§ **PAGE EXCERPT**
We will analyze an extract of 534 observations from the 1985 Current Population Survey (CPS) to explore, among other things, how hourly wages differ among men and women with similar observed characteristics.
The dataset is available here as a Stata file https://grodri.github.io/datasets/wages.dta,
and includes information for each worker on years of education,
an indicator for southern states, indicator for females, years of work experience,
indicator of union membership, the hourly wage in dollars, age,
ethnicity (coded 1=other, 2=hispanic, 3=white),
occupation (coded 1=management, 2=sales, 3=clerical, 4=service, 5=professional, 6=other),
sector (coded 0=other, 1=manufacturing, 2=construction),
and an indicator for married respondents.
(a) Fit a linear model to explore how hourly wages depend on education, work experience, union membership, region, occupation and sex. (For simplicity we leave out the other predictors throughout this problem set.)
(b) Describe the net effects of education, work experience, and union membership on wages.
(c) Describe the gender gap after adjusting for the effects of the other variables in the model, and test its significance.
(d) Calculate and plot the jack-knifed residuals versus the fitted values. What does the plot indicate? Any outliers?
(e) Compute robust standard errors and comment on whether the gender gap is still significant. (R users should make sure to use the "HC1" method.)
(a) Fit the model of part 1.a working with the natural logarithm of hourly wages.
(b) Describe the coefficients of education, work experience and union membership in terms of the effects of these variables on wages (not on log wages).
(c) Describe the gender gap as estimated in this model and test its significance.
(d) Check whether the returns to work experience are the same for males and females.
(e) How does the result of part (d) affect the conclusions of part (c)? Do we still have a gender gap?
(a) Calculate and plot the jack-knifed residuals versus fitted values for the final model using log wages. What does the plot tell us? Any outliers?
(b) Run a quick Q-Q plot to check the normality of the residuals. How does the graph look? (No formal test required.)
(c) Calculate the leverages. Do we have any observation with high leverage? Identify the observation with the highest leverage. Can you tell why it has potential influence?
(d) Calculate the Cook's distances. Do we have any observations that stand out? What do you think would happen to the gender gap if we refit the model omitting the observation with the highest actual influence? (No need to do the fit.)
(e) Did we need to transform the data? Was the natural logarithm a good transformation? Explore these questions in a Box-Cox framework by plotting the profile log-likelihood for parameters in the range (-2,2) and formally testing for the identity and log transformations.
Posted Monday, October 3, 2016

§ **RAW DATA**

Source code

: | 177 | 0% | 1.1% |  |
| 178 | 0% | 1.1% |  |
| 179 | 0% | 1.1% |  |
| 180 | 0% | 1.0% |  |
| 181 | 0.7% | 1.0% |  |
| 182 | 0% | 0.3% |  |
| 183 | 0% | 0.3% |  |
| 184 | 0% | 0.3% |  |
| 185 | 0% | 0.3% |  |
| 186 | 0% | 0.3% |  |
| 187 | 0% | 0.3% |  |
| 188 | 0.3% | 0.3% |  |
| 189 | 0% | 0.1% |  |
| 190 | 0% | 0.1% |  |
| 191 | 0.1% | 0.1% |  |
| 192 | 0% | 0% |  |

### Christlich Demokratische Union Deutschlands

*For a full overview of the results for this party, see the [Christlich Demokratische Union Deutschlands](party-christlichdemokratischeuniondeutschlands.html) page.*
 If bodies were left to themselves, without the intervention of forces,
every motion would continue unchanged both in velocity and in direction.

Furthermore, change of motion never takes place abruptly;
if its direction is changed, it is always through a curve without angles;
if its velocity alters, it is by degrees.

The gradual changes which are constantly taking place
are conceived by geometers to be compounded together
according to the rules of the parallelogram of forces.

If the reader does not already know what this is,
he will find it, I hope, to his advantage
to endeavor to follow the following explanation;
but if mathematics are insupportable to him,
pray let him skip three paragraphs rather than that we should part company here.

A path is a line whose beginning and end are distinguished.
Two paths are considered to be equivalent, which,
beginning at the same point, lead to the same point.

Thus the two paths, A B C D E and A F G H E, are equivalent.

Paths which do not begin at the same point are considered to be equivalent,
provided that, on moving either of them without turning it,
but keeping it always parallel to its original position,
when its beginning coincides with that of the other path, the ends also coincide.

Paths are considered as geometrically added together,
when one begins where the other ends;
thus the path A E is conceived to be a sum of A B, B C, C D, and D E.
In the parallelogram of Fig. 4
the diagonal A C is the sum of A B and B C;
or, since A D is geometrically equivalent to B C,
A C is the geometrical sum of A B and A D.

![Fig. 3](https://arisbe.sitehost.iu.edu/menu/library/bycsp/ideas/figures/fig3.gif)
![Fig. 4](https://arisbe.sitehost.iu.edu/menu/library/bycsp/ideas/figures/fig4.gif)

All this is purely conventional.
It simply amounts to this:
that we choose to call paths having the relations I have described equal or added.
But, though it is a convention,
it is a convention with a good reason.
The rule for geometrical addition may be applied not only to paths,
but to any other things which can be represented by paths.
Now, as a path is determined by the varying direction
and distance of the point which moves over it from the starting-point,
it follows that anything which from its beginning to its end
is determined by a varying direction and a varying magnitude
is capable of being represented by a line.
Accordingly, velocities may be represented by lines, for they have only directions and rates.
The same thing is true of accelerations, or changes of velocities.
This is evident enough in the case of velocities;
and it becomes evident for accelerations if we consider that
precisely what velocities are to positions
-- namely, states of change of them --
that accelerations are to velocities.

§ **THE PROBLEM**
From the hourly wages problem set, copy out word for word the passage starting at "(d) Calculate the" and ending at "do the fit.)".

§ **ANSWER BELOW**
(d) Calculate the Cook's distances. Do we have any observations that stand out? What do you think would happen to the gender gap if we refit the model omitting the observation with the highest actual influence? (No need to do the fit.)